Had this been a different year I would have come to the end of the year and been happy with what I’d purchased. The coworking offered by Spaces is very uniform and meets my needs quite well.

There are limitations. Some of the centres couldn’t fit another person if they tried (pre-covid). The best places to sit are a race. Having to wait while the receptionist jots down your membership number. There is a QR code in the app which I have never seen used. The app itself is slow.
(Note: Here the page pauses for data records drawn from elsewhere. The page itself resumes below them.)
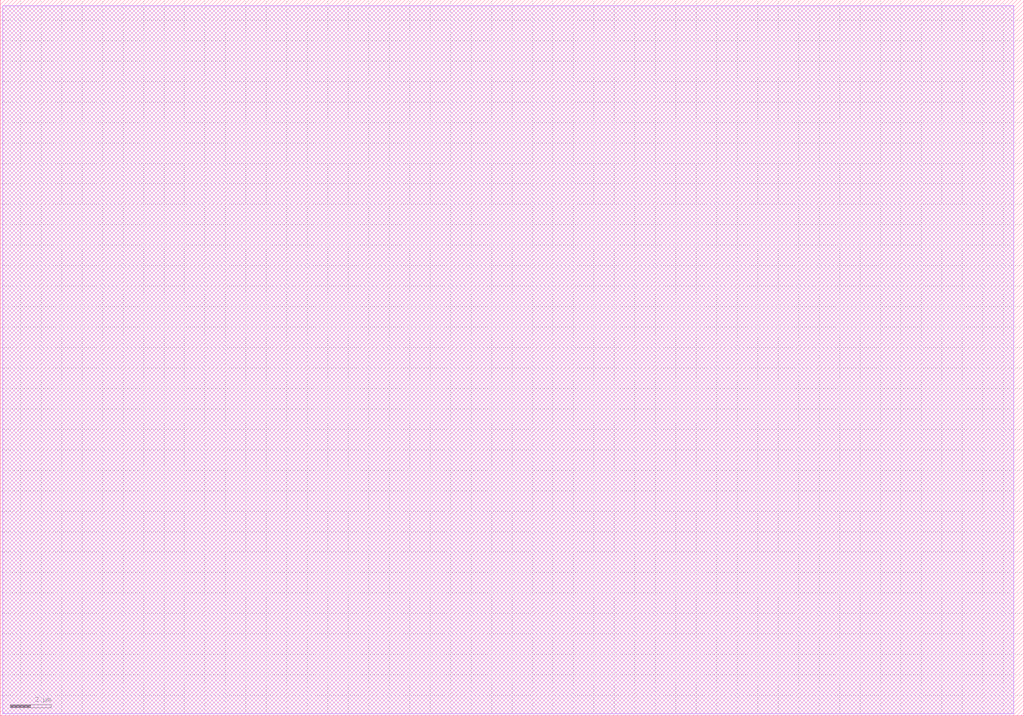
<source format=lef>
VERSION 5.7 ;
  NOWIREEXTENSIONATPIN ON ;
  DIVIDERCHAR "/" ;
  BUSBITCHARS "[]" ;
MACRO emptybox_50_35
  CLASS BLOCK ;
  FOREIGN emptybox_50_35 ;
  ORIGIN 0.000 0.000 ;
  SIZE 50.000 BY 35.000 ;
  OBS
      LAYER met1 ;
        RECT 0.120 0.100 49.500 34.710 ;
  END
END emptybox_50_35
END LIBRARY


</source>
Access is only within business hours. I rented a private office from another company while in Tallinn. Being able to access on Saturday and Sunday was very useful for the way I work. Not tied to the traditional workweek.

Business hours are vague and vary from location to location. All the listings on their website and on Google list the centres as open 24hrs a day. Good luck getting in though, the receptionist is 8 till 5, or 9 till 6, or 8:30 till 5:30. Reduced hours during COVID.

It’s been enjoyable to use the centres for the later part of the year. Where they were overrun in some cases, before the pandemic, now they’re at ~20% capacity. I can only imagine it’s other people like me that are using it because they’re forced to pay for it.

The short term thinking is the thing that hurts the most. The way they behaved in those few early months could have brought them a lifetime of loyalty. They have forgone 10 years of revenue for 2 months. They could have suspended coworking memberships until the pandemic was over.

Instead, I am left telling people a cautionary tale. I’m using coworking when I could have been using a private or home office.

There doesn’t seem to be a downside to mistreating your customers. Will people stop coming to them for offices or coworking? People seem to keep using them because they have no choice.

The world will go on. I will find other places to work. A little shyer about signing any long-term commitment.